If that was the case,  the City of Montrose has an armored vehicle they're willing to lend out.

 

“That machine? That’s a whole different animal," says Davis. "It’s possible to penetrate that machine with a .50 caliber. It will not go through walls or doors.”

 

This kind of heavy equipment is troubling to John Krieger with the American Civil Liberty Union of Colorado.

 

“When police get these new toys, they tend to want to use them,” says Krieger.

 

He says the ACLU has seen cases where police departments change. They start serving warrants in the middle of the night with night vision goggles. Normal policing becomes tactical.

 

“Police," he says,  "rather than looking like an agency built to protect and serve a community, they start to look like a military unit that’s occupying a community.”

 

Commissioner Davis doesn’t agree.  He says protecting officer’s lives is paramount.

 

“Five years ago, if I had told you that people felt they had the right to kill policemen at the rate they’re killing ‘em today, you’d have told me I was out of my head," says Davis.

 

That perception might be skewed by the recent officer deaths in Mesa and Parker counties. Nationally, officers murdered on duty has dropped steadily since the 70’s. According to NPR, 2013 was the safest year for law enforcement in recorded history.

"Muslims have told us that we're infidels..."

 

Still, Davis thinks the BearCat will protect deputies. For example, he says, from mass-murdering pot growers.

 

“I get some crazy person out growing wild marijuana," he says, "and he decides he’ll barricade his self in a rock house and start shooting. I don’t know how many policemen you’d want to lose.”

 

It’s not just the armed and mentally ill that trouble Davis. He also says the custom built BearCat will help protect against a perceived religious threat.

 

“Muslims have told us that we’re infidels," he says. "As early as Thomas Jefferson, and I’m sure you know that story, the leathernecks and from the ‘shores of Tripoli’ – that had to do with Muslims."

He’s referencing a war 200 years ago that was about stopping pirates from attacking U.S. ships near North Africa.

“Jefferson had an answer for it," says Davis. "He said go in and kill ‘em. For 150 years, they left the American people alone.”

 

He's also afraid suicide bombers are getting closer to Montrose County.

 

“I think you can bury your head in the sand. It gives you a warm fuzzy feeling at night when you go to bed and say ‘Oh well, it can’t happen here.’ ‘Montrose, Colorado, how many people could they kill?’" he says. "I don’t know, a suicide bomber walks into a theater or a school … I don’t know.”

 

Davis says it’s better to have the armored vehicle than not. If they ever needed it and didn’t have it, he says the press and everyone else would blame law enforcement.

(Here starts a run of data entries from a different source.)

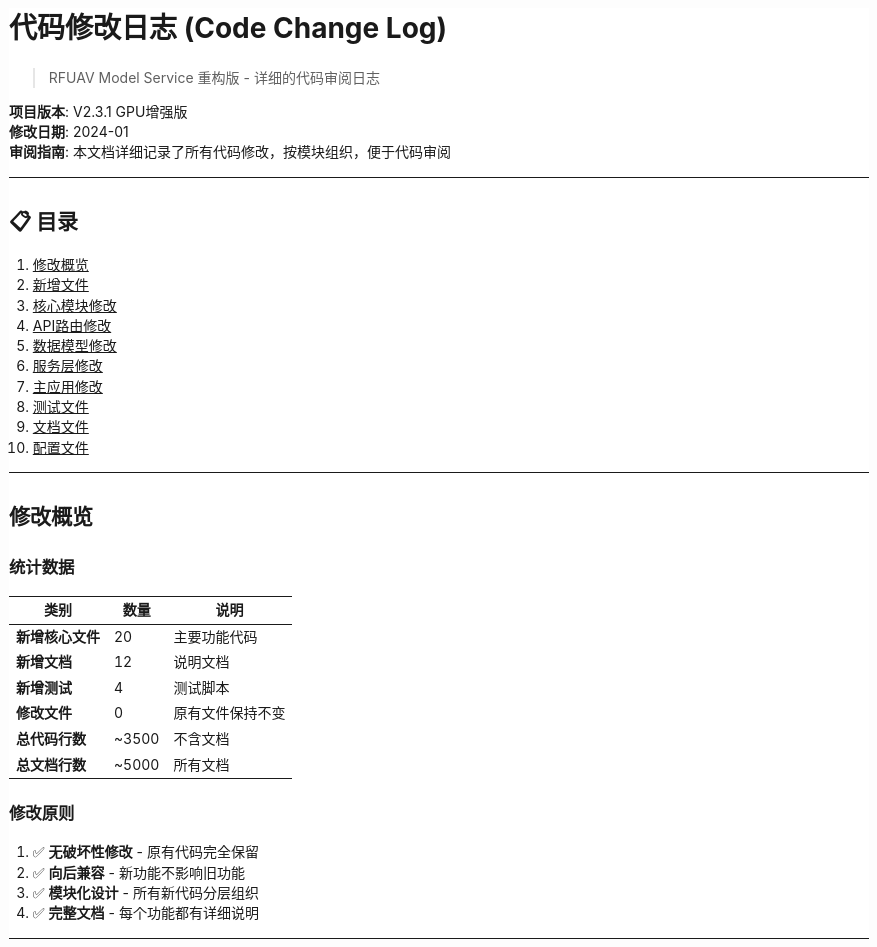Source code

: # 代码修改日志 (Code Change Log)

> RFUAV Model Service 重构版 - 详细的代码审阅日志

**项目版本**: V2.3.1 GPU增强版  
**修改日期**: 2024-01  
**审阅指南**: 本文档详细记录了所有代码修改，按模块组织，便于代码审阅

---

## 📋 目录

1. [修改概览](#修改概览)
2. [新增文件](#新增文件)
3. [核心模块修改](#核心模块修改)
4. [API路由修改](#api路由修改)
5. [数据模型修改](#数据模型修改)
6. [服务层修改](#服务层修改)
7. [主应用修改](#主应用修改)
8. [测试文件](#测试文件)
9. [文档文件](#文档文件)
10. [配置文件](#配置文件)

---

## 修改概览

### 统计数据

| 类别 | 数量 | 说明 |
|------|------|------|
| **新增核心文件** | 20 | 主要功能代码 |
| **新增文档** | 12 | 说明文档 |
| **新增测试** | 4 | 测试脚本 |
| **修改文件** | 0 | 原有文件保持不变 |
| **总代码行数** | ~3500 | 不含文档 |
| **总文档行数** | ~5000 | 所有文档 |

### 修改原则

1. ✅ **无破坏性修改** - 原有代码完全保留
2. ✅ **向后兼容** - 新功能不影响旧功能
3. ✅ **模块化设计** - 所有新代码分层组织
4. ✅ **完整文档** - 每个功能都有详细说明

---
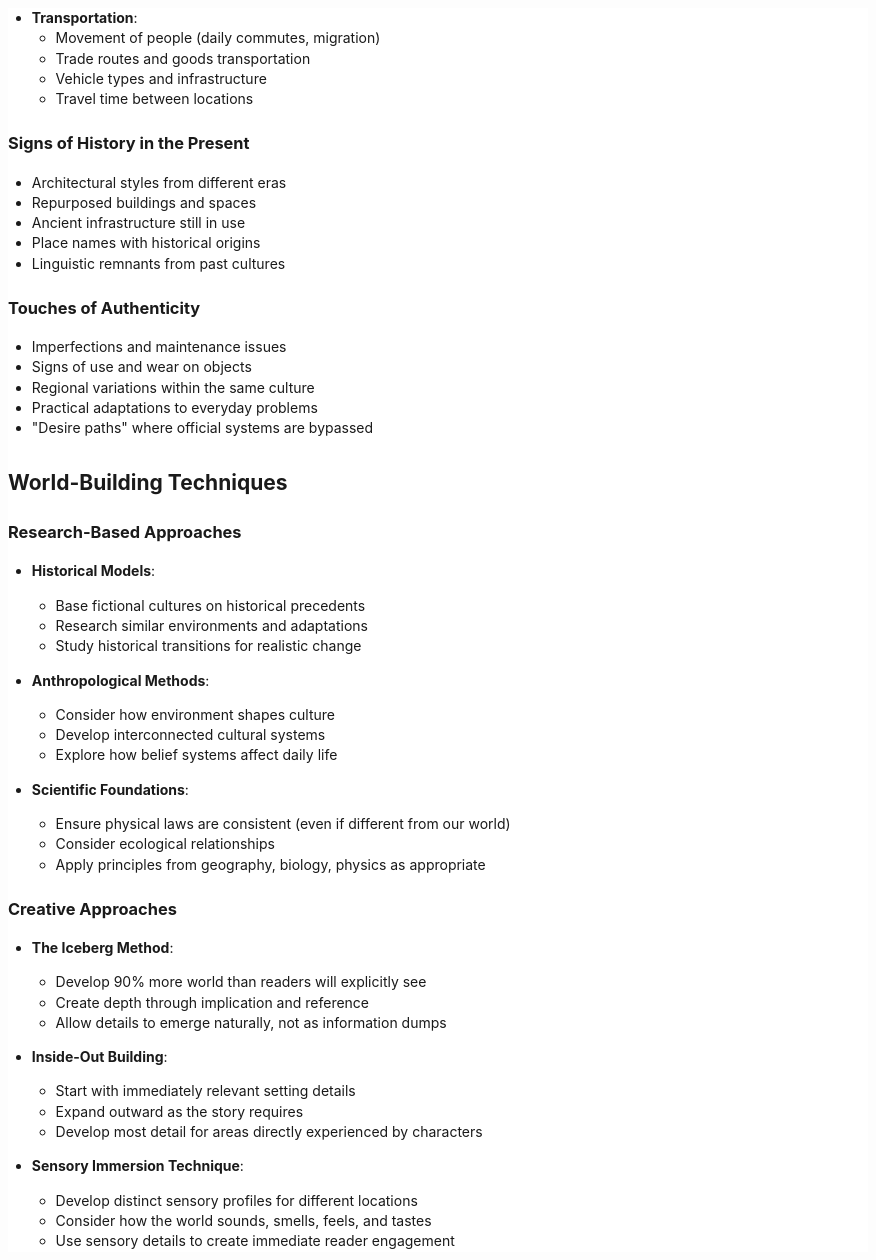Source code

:- **Transportation**:
  - Movement of people (daily commutes, migration)
  - Trade routes and goods transportation
  - Vehicle types and infrastructure
  - Travel time between locations

### Signs of History in the Present
- Architectural styles from different eras
- Repurposed buildings and spaces
- Ancient infrastructure still in use
- Place names with historical origins
- Linguistic remnants from past cultures

### Touches of Authenticity
- Imperfections and maintenance issues
- Signs of use and wear on objects
- Regional variations within the same culture
- Practical adaptations to everyday problems
- "Desire paths" where official systems are bypassed

## World-Building Techniques

### Research-Based Approaches
- **Historical Models**:
  - Base fictional cultures on historical precedents
  - Research similar environments and adaptations
  - Study historical transitions for realistic change
  
- **Anthropological Methods**:
  - Consider how environment shapes culture
  - Develop interconnected cultural systems
  - Explore how belief systems affect daily life
  
- **Scientific Foundations**:
  - Ensure physical laws are consistent (even if different from our world)
  - Consider ecological relationships
  - Apply principles from geography, biology, physics as appropriate

### Creative Approaches
- **The Iceberg Method**:
  - Develop 90% more world than readers will explicitly see
  - Create depth through implication and reference
  - Allow details to emerge naturally, not as information dumps
  
- **Inside-Out Building**:
  - Start with immediately relevant setting details
  - Expand outward as the story requires
  - Develop most detail for areas directly experienced by characters
  
- **Sensory Immersion Technique**:
  - Develop distinct sensory profiles for different locations
  - Consider how the world sounds, smells, feels, and tastes
  - Use sensory details to create immediate reader engagement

Although the county commissioners approved the request for the vehicle, John Krieger with the ACLU recommends communities have a civilian oversight board that would decide on purchases like the BearCat.

It will be several months before the vehicle is built and shipped to the county sheriff’s office.

 

Repeated inquires to the Montrose County Sheriff Rick Dunlap went unanswered.